The demonstrators should be seen as part of the emboldened and deadly neo-Nazi and white supremacist movement in the United States. White supremacists used similar symbols and language in Charlottesville at the 2017 Unite the Right Rally, in the 2018 attack on the Tree of Life Synagogue, and during the January 6th insurrection at the United States Capitol Building. The gunman charged with killing ten black people in a racist mass shooting at a Buffalo supermarket in May of 2022 described himself as a white supremacist and antisemite. Antisemitic incidents are at an all-time high throughout the country, and in Florida especially. Earlier this year, a group of neo-Nazis waved swastika flags and assaulted civilians during a demonstration in Orlando. In January 2022, a neo-Nazi group made bomb threats against historically black colleges and universities including Bethune-Cookman University in Daytona Beach.

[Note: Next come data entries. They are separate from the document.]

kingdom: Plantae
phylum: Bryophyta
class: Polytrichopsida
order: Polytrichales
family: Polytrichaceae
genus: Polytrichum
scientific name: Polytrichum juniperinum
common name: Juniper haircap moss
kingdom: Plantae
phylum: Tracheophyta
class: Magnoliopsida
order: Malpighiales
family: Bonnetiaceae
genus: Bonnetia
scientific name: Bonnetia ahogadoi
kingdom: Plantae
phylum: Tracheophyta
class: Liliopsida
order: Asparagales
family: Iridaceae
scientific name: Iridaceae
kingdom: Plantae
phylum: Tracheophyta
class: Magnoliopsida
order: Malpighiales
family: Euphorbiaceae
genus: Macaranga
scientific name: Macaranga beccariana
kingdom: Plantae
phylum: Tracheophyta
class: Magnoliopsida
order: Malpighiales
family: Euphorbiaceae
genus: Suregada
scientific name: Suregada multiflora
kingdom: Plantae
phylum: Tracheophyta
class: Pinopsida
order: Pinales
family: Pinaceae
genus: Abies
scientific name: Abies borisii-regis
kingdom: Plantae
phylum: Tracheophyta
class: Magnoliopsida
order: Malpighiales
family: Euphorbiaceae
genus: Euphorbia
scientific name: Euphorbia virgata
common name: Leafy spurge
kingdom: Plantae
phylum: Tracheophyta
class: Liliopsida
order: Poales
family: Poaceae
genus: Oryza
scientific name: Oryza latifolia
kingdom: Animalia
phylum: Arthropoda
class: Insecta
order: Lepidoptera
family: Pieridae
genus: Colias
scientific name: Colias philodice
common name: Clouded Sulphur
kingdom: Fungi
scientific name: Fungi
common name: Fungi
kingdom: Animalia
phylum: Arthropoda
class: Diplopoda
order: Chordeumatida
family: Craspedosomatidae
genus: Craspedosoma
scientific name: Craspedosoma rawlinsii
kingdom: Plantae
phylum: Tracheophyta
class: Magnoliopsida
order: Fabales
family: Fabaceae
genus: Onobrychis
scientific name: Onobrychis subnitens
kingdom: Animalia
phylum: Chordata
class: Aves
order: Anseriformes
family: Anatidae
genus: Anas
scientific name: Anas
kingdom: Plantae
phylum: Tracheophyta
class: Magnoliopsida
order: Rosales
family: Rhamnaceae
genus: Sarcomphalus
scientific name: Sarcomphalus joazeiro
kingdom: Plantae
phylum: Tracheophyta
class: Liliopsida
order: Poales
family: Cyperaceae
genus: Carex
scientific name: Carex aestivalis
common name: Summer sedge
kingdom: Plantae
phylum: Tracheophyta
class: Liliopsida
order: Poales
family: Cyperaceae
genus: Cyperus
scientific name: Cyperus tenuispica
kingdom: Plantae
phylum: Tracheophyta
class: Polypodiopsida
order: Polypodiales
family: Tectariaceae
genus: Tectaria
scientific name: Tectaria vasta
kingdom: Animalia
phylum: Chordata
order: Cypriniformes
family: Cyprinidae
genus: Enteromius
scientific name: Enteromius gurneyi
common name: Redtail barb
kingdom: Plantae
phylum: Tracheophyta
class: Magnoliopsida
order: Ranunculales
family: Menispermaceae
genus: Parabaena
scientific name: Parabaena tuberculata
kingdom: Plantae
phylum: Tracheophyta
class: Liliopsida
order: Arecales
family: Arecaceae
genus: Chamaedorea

According to the United States Holocaust Memorial Museum, Holocaust history teaches that the targeting of Jews was central to Nazi racist ideology and that it began with hateful rhetoric. By the end of World War II, the Nazis and their collaborators had murdered six million Jews and millions of other innocent civilians, many of whom were also targeted for racial reasons. As the USHMM has said, "The leaders of today's Neo-Nazi and White Supremacist organizations are not Adolf Hitler, and America is not Germany, but, in order to understand their agenda, it is vital to understand the history of these code words, symbols, and ideologies."

Indeed, racist and antisemitic words and symbols divide our human family and fuel violence. The presence of neo-Nazi symbols in our cities is therefore not only a threat to the Jewish community. It is a threat to our society.

As neo-Nazi groups attempt to blend political symbols, such as the American flag and the state flag of Florida, with white supremacist and other neo-Nazi symbols, it is critical for our leaders to unequivocally denounce their activities as fundamentally opposed to everything we stand for as Americans. A Turning Point USA spokesperson condemned the neo-Nazi demonstrators. However, multiple convention speakers have yet to denounce the neo-Nazi gathering outside their meeting on Saturday.

The CCJS therefore calls upon all people, especially leaders, to speak out against these expressions of neo-Nazi ideology and especially the attempt to synthesize our political symbols with the Nazi flag. As Rabbi Jim Rudin, co-founder of the CCJS, observed today, "It's not just a Nazi flag. It's a symbol of the mass murder of six million Jews."

The CCJS was founded on the teachings of Nostra Aetate, which declared that the Catholic Church “decries...displays of anti-Semitism directed against Jews by anyone and at any time," and that “God holds the Jews most dear.” Since all human persons are created in the image of God, “No foundation…remains for any theory or practice that leads to discrimination between man and man or people and people, so far as their human dignity and the rights flowing from it are concerned."

As Pope Francis said earlier this year, what is needed in this moment is "a recovery of our sense of shared identity as one human family."

The CCJS is committed to promoting mutual respect, knowledge, and understanding through dialogue, study, and teaching.